● **Your instructions**: For each line below that contains the word "Кровати", return that line.
══ Data shown
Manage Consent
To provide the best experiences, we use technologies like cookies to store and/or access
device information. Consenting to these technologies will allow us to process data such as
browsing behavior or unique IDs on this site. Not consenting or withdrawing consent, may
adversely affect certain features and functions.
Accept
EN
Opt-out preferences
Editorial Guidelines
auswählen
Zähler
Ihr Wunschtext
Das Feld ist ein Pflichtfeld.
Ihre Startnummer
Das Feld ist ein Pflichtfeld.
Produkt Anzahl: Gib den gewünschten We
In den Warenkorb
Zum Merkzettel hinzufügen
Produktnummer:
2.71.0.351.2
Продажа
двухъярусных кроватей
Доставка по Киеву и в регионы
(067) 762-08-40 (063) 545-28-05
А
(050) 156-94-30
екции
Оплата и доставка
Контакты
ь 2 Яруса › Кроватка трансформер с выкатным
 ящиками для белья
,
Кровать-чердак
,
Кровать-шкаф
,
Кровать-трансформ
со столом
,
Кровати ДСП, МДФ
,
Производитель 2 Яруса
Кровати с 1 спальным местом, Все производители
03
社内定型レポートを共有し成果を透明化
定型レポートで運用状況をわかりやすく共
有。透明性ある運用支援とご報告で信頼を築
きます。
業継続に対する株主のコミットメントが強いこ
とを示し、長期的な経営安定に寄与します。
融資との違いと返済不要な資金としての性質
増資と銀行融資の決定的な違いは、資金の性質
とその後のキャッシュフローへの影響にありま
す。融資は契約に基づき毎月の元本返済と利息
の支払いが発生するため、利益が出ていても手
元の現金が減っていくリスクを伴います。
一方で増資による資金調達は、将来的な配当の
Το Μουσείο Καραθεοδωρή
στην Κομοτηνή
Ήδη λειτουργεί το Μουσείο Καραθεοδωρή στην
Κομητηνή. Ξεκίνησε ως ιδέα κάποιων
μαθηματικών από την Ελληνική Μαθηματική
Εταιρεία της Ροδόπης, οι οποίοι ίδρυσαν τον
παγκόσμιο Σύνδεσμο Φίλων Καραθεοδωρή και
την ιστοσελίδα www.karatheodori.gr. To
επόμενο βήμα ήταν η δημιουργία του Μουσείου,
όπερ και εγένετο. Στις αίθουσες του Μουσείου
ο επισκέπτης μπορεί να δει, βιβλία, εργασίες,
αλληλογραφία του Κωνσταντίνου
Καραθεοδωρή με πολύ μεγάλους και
════
● **Response for this exercise**:
Кровати ДСП, МДФ
Кровати с 1 спальным местом, Все производители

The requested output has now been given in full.